Der Kapitän hatte zum Grillen im kleinen Spielerkreis eingeladen, der Trainer spazierte einsam am Atlantik-Strand, Neymar turtelte mit Freundin Bruna im Hotel: Abstand gewinnen, Ruhe haben, ausspannnen hieß es für Brasiliens Selecao-Stars am freien Tag nach der ernüchternden Nullnummer gegen Mexiko.
Der versammelte Fußball-Sachverstand des WM-Gastgeberlandes rätselte und spekulierte derweil über zwei wenig überzeugende Auftritte zum Turnierauftakt. Der Schwung des Confed-Cup-Triumphs scheint wie weggeblasen. Viel schlimmer: Die scheinbar unantastbare Anfangself in den WM-Plänen von Coach Luiz Felipe Scolari ist ins Wanken geraten.
"Nach vorne tun wir uns schwer"
"Ab der Mitte nach hinten stehen wir ja ganz gut, aber von der Mitte nach vorne tun wir uns schwer", bemängelte Fußball-Idol Pele, für den die Probleme schon im WM-Kader anfangen. Der dreimalige Weltmeister hätte sich Spieler mit mehr Erfahrung gewünscht und führte als Beispiele Ronaldinho, Kaka oder Robinho an. Ein Trio, das bei Nationaltrainer Luiz Felipe Scolari früh durch das Raster gefallen war.
"Das Team ist irgendwie ineinander verheddert, scheint verloren. Sie können Weltmeister werden, aber spielen hässlichen Fußball mit hohen Bällen, ohne Spielzüge, und kopflos in den letzten Minuten" - auch Gerson, der an der Seite von Pelé 1970 den Titel holte, nahm bei seiner Kritik kein Blatt vor den Mund.
Rai, Ex-Nationalspieler und Weltmeister 1994, nannte die Sorgenkinder gar beim Namen. Paulinho habe eine schlechte Saison hinter sich, und Fred gehöre auf die Bank. "Wir müssen aufhören mit dieser Idee, dass Brasilien einen Mittelstürmer braucht.
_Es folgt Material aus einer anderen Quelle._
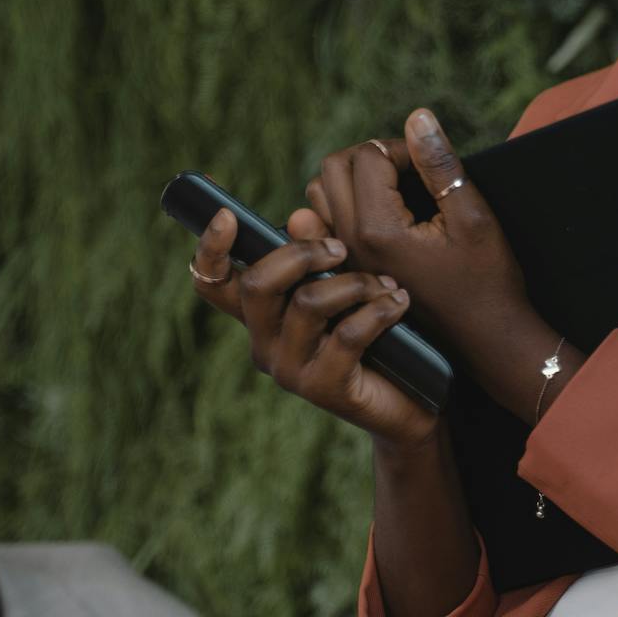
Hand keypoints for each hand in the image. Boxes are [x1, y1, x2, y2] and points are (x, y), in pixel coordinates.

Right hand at [188, 206, 438, 449]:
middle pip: (257, 285)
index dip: (210, 249)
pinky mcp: (323, 388)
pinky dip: (378, 311)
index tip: (227, 215)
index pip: (213, 284)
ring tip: (386, 285)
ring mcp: (289, 370)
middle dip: (302, 254)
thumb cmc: (375, 335)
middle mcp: (264, 344)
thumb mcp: (347, 286)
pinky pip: (347, 334)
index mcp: (261, 316)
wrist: (407, 402)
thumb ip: (320, 251)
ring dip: (355, 283)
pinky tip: (399, 303)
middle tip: (342, 250)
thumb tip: (299, 216)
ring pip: (307, 304)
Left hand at [310, 111, 556, 419]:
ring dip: (353, 179)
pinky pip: (325, 224)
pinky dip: (344, 206)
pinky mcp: (351, 272)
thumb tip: (417, 117)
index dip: (402, 148)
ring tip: (395, 189)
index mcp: (378, 230)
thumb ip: (441, 165)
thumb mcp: (473, 217)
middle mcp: (351, 245)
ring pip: (321, 195)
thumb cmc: (488, 281)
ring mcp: (347, 261)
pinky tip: (379, 212)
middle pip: (333, 169)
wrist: (487, 341)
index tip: (431, 164)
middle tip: (409, 169)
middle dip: (369, 156)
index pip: (368, 157)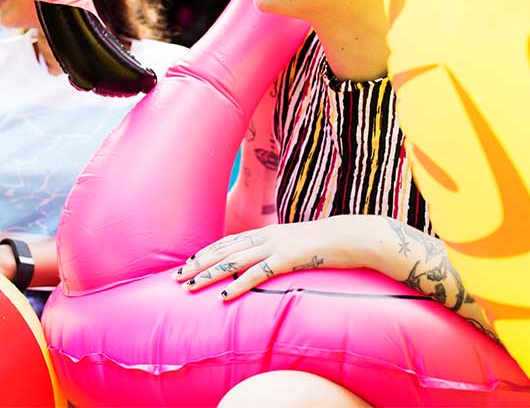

Mit Neymar vorne drin wären mehr Lösungen da", schrieb der 49-Jährige in seiner WM-Kolumne für das französische Sportblatt "L'Equipe".
Verwirrspiel um Hulk
Zur Personalie Oscar, wegen schwacher Leistungen vor dem WM-Auftakt in Frage gestellt, gesellte sich am Mittwoch das Verwirrspiel um Hulk: In die heile Welt der "Familia Scolari" mischen sich Misstöne. "Er hätte spielen können. Ich habe eine Wahl getroffen. Wenn er sich wieder besser fühlt, vor allem mental, hat er eine Chance, ins Team zurückzukehren", erläuterte Scolari trocken. "Was kann ich machen? Ich muss das akzeptieren", antwortete spürbar unzufrieden der bullige Angreifer Hulk, den eine Muskelverletzung im linken Oberschenkel zwickt.
Der Zauber des Confed Cups ist jedenfalls dahin. Von der Dampfwalze, die im Vorjahr vom Anpfiff weg Pressing spielte und meist schon nach wenigen Minuten in Führung lag, von den fünf Siegen in fünf Spielen, ohne jemals in Rückstand geraten zu sein, vom Selbstvertrauen, damals noch favorisierten Gegnern wie Italien oder Spanien entgegenzutreten, ist nicht viel geblieben.
"Favoritenstellung Brasiliens irreführend"
Ob Brasilien zu schlagen sei, wurde Mexikos Andres Guardado nach dem Duell in Fortaleza gefragt, und der Mittelfeldspieler antwortete ohne Zögern: "Natürlich, das haben wir ja gezeigt." Das Rezept? Die Brasilianer selber angreifen, zu Fehlern zwingen.
Und so erkennt auch Rai "Im Moment ist die Favoritenstellung Brasiliens irreführend." Da hilft seiner Meinung nur eines: Die Selecao braucht einen großen Sieg, um das Selbstvertrauen zurückzugewinnen. Am besten am Montag im abschließenden Gruppenspiel gegen Kamerun. Denn ab dem Achtelfinale kommen andere Kaliber.